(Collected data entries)
○ ○ ○ ○

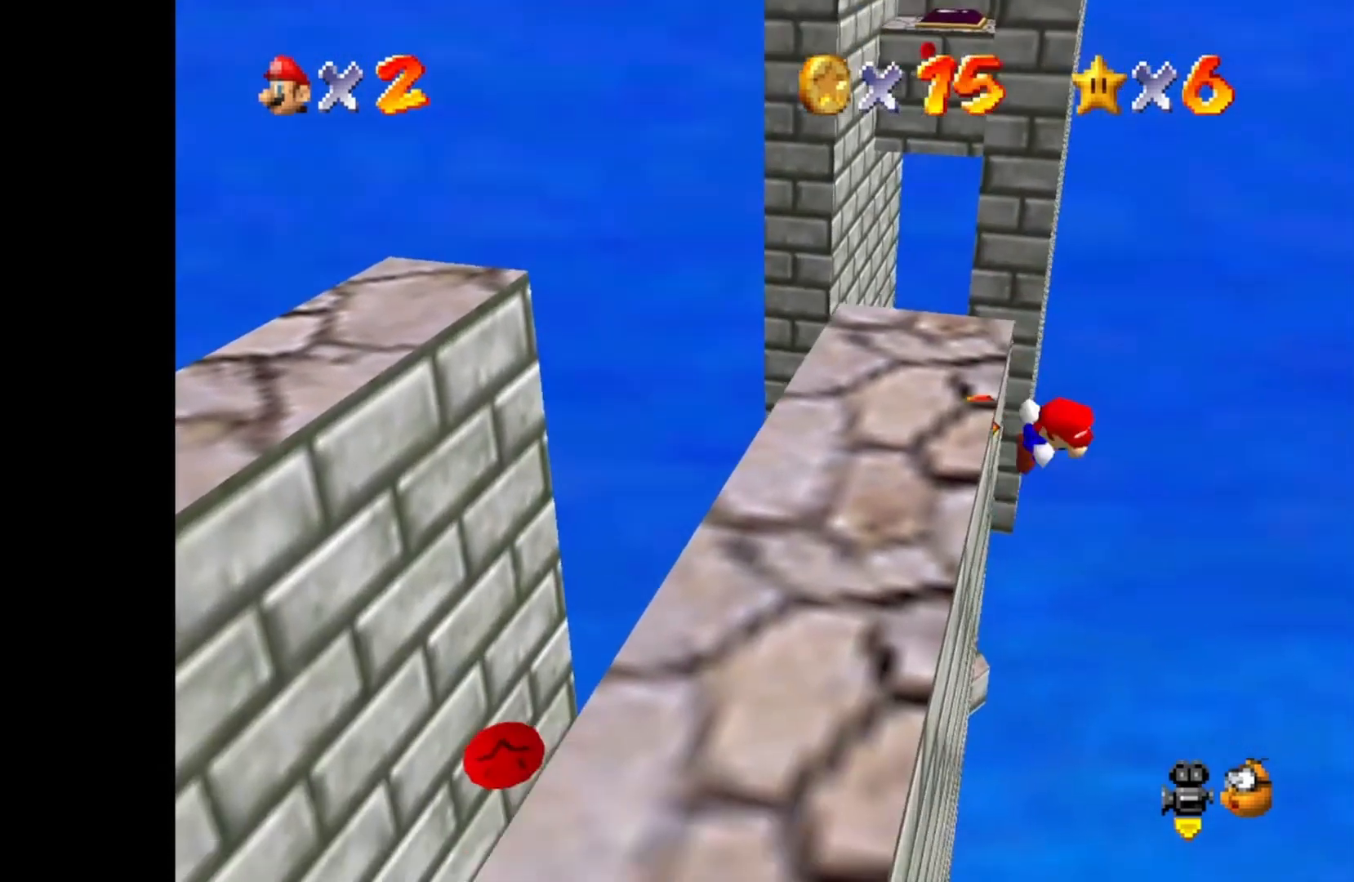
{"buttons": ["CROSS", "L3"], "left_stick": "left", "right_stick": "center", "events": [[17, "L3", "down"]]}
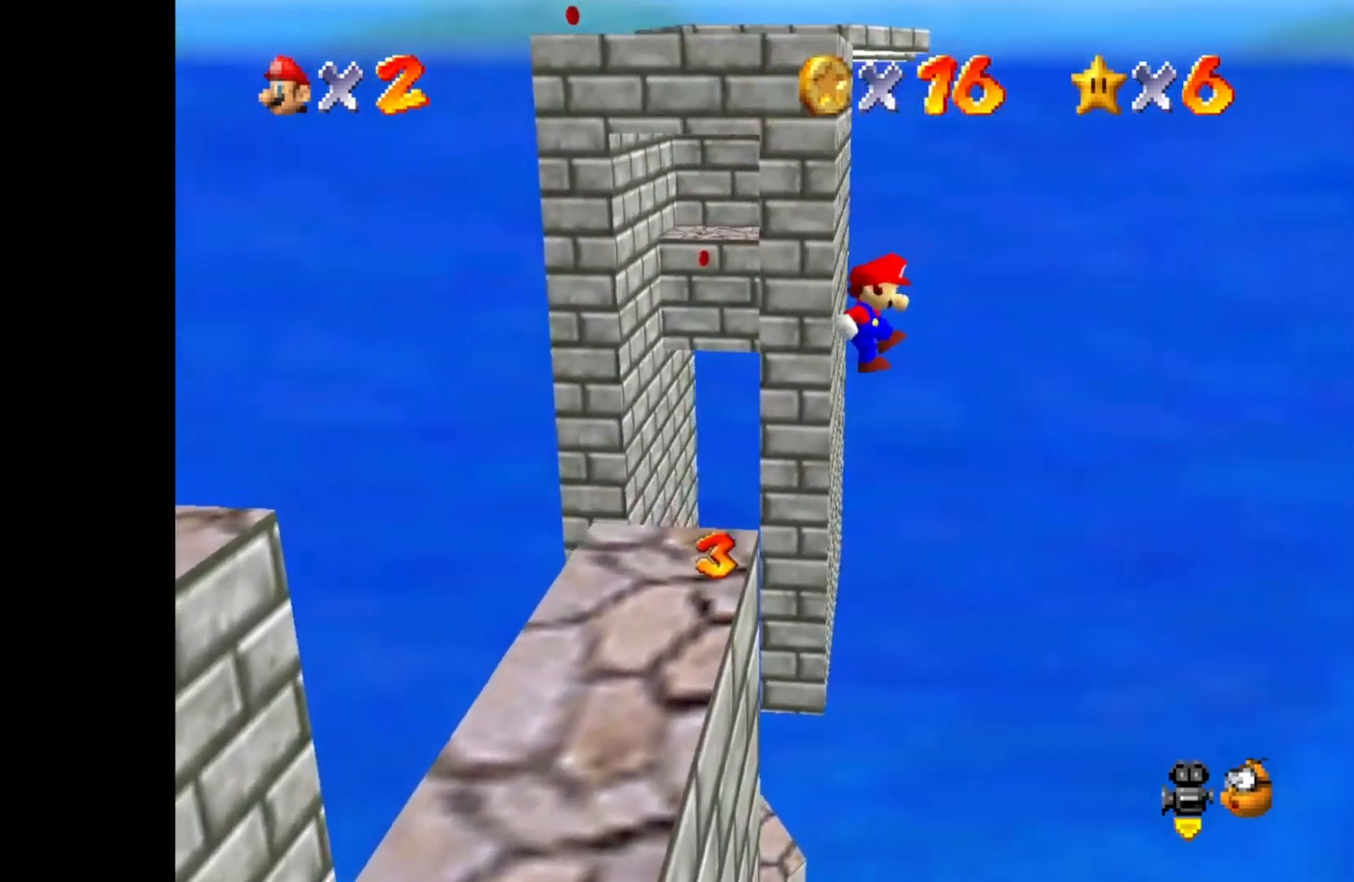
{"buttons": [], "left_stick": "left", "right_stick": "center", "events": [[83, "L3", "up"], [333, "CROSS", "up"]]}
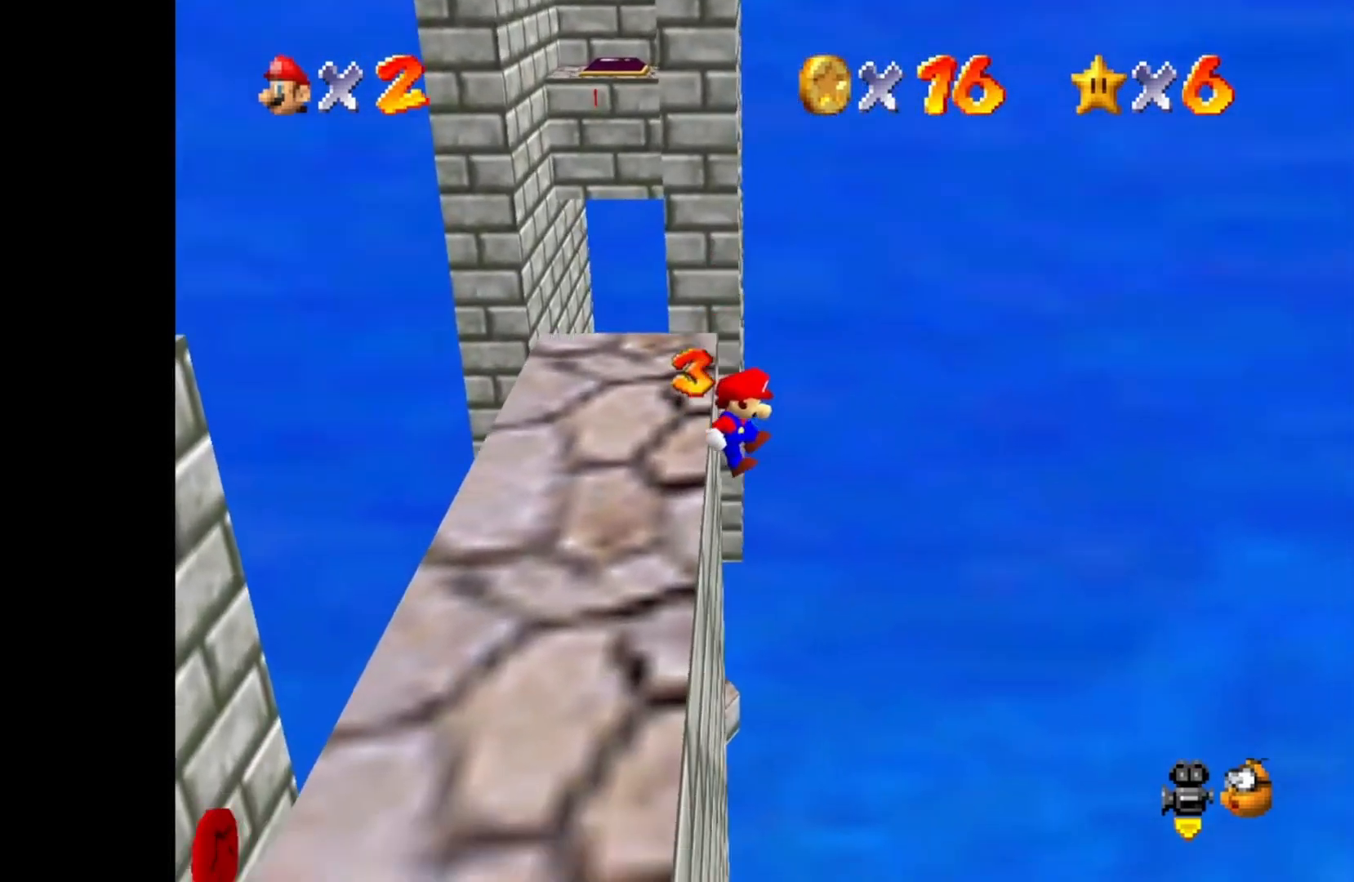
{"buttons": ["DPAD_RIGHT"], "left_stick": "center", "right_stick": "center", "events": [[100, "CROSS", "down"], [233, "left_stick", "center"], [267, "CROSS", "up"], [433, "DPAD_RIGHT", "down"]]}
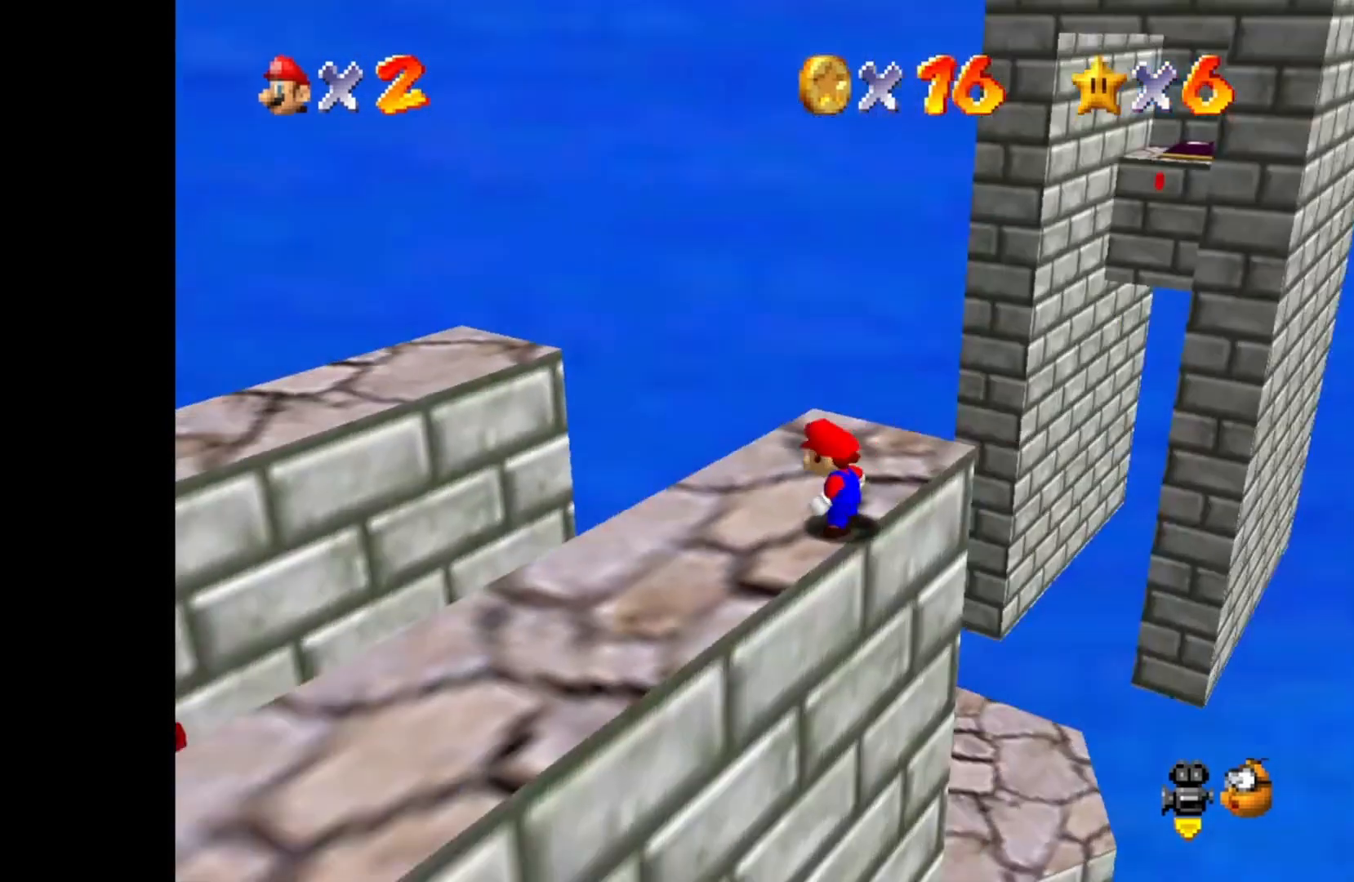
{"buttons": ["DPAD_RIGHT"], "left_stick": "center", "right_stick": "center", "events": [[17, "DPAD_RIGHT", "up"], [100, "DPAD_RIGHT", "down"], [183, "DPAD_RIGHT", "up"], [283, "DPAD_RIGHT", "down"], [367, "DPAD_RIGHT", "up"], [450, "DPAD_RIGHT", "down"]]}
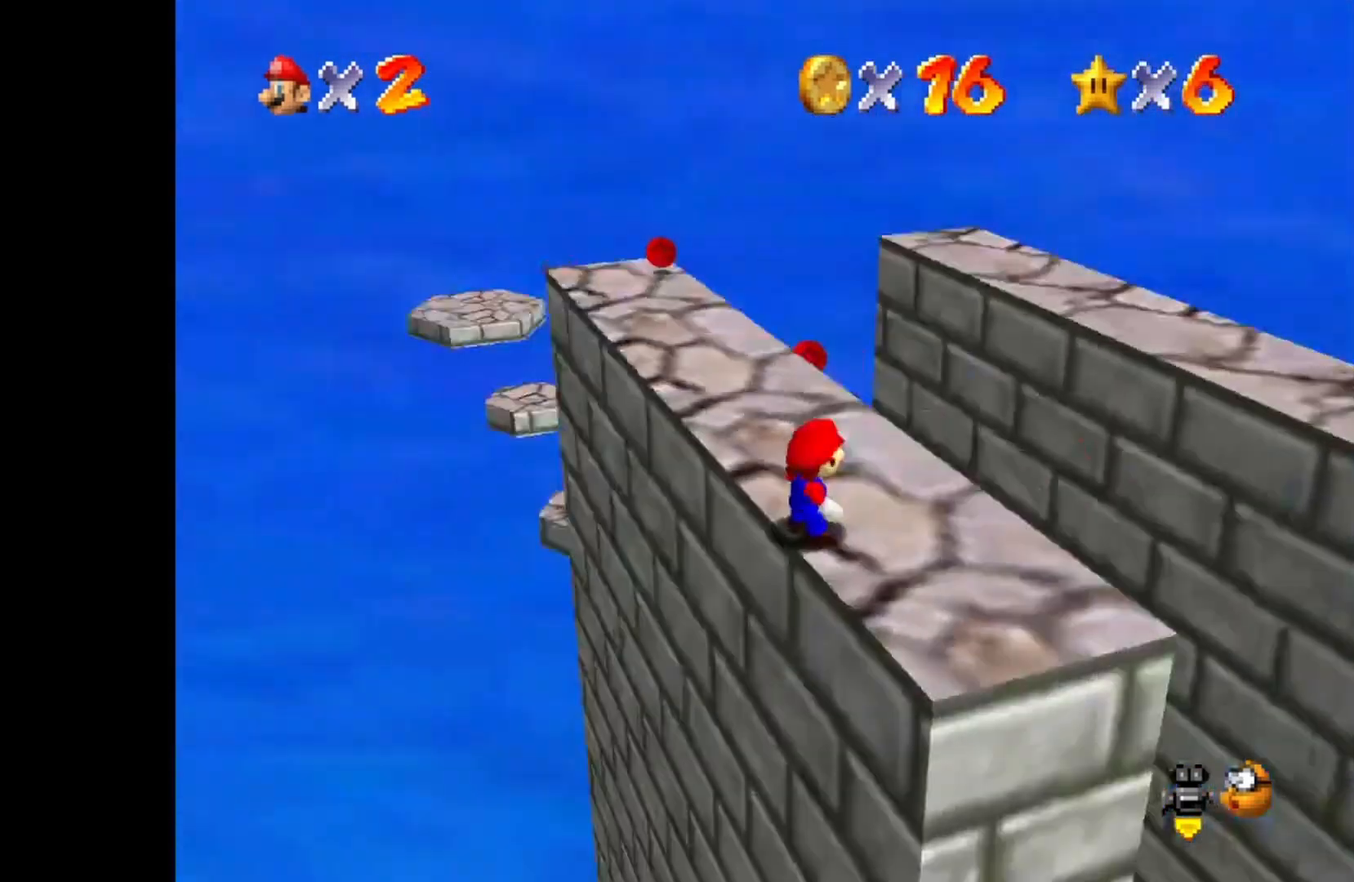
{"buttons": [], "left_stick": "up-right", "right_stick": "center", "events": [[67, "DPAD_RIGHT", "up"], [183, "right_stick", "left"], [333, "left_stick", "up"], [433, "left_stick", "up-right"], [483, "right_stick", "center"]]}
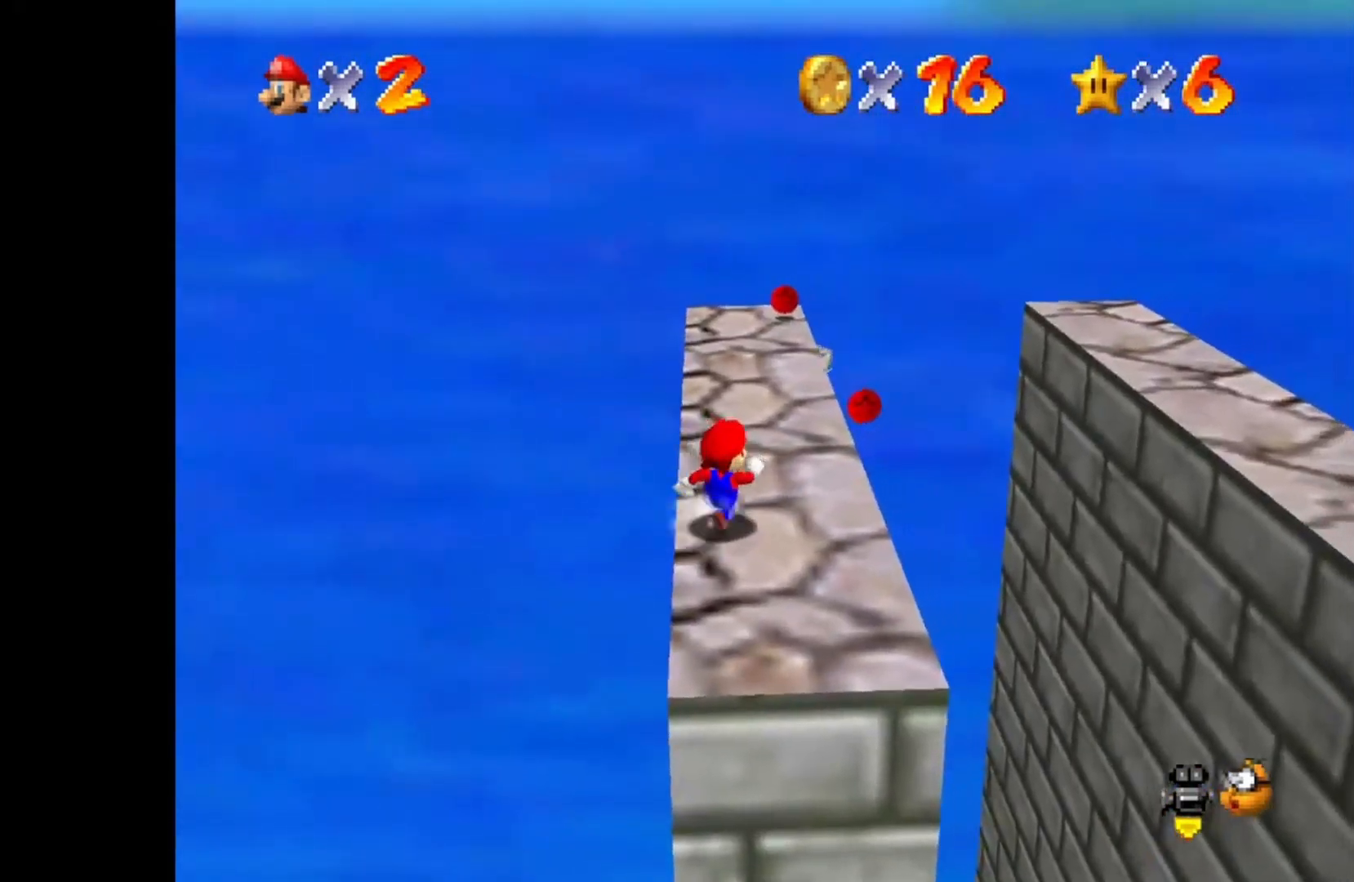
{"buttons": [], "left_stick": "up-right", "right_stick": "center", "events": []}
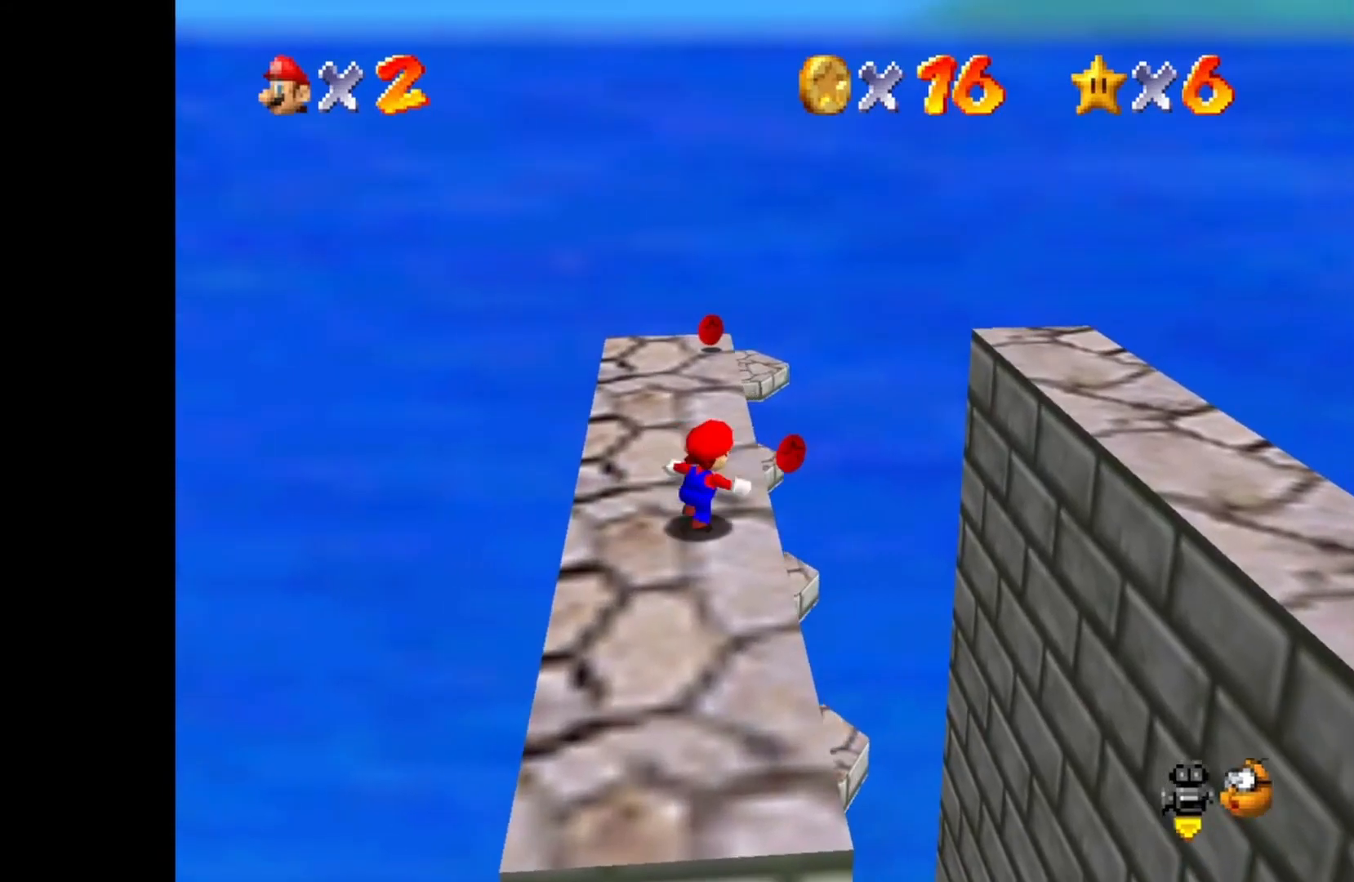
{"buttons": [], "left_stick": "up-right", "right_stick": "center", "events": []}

○ ○ ○ ○

> _Prompt_
Excluding the pictures, transcribe all of the entries exactly.

> _Exercise result_
{"buttons": ["CROSS", "L3"], "left_stick": "left", "right_stick": "center", "events": [[17, "L3", "down"]]}
{"buttons": [], "left_stick": "left", "right_stick": "center", "events": [[83, "L3", "up"], [333, "CROSS", "up"]]}
{"buttons": ["DPAD_RIGHT"], "left_stick": "center", "right_stick": "center", "events": [[100, "CROSS", "down"], [233, "left_stick", "center"], [267, "CROSS", "up"], [433, "DPAD_RIGHT", "down"]]}
{"buttons": ["DPAD_RIGHT"], "left_stick": "center", "right_stick": "center", "events": [[17, "DPAD_RIGHT", "up"], [100, "DPAD_RIGHT", "down"], [183, "DPAD_RIGHT", "up"], [283, "DPAD_RIGHT", "down"], [367, "DPAD_RIGHT", "up"], [450, "DPAD_RIGHT", "down"]]}
{"buttons": [], "left_stick": "up-right", "right_stick": "center", "events": [[67, "DPAD_RIGHT", "up"], [183, "right_stick", "left"], [333, "left_stick", "up"], [433, "left_stick", "up-right"], [483, "right_stick", "center"]]}
{"buttons": [], "left_stick": "up-right", "right_stick": "center", "events": []}
{"buttons": [], "left_stick": "up-right", "right_stick": "center", "events": []}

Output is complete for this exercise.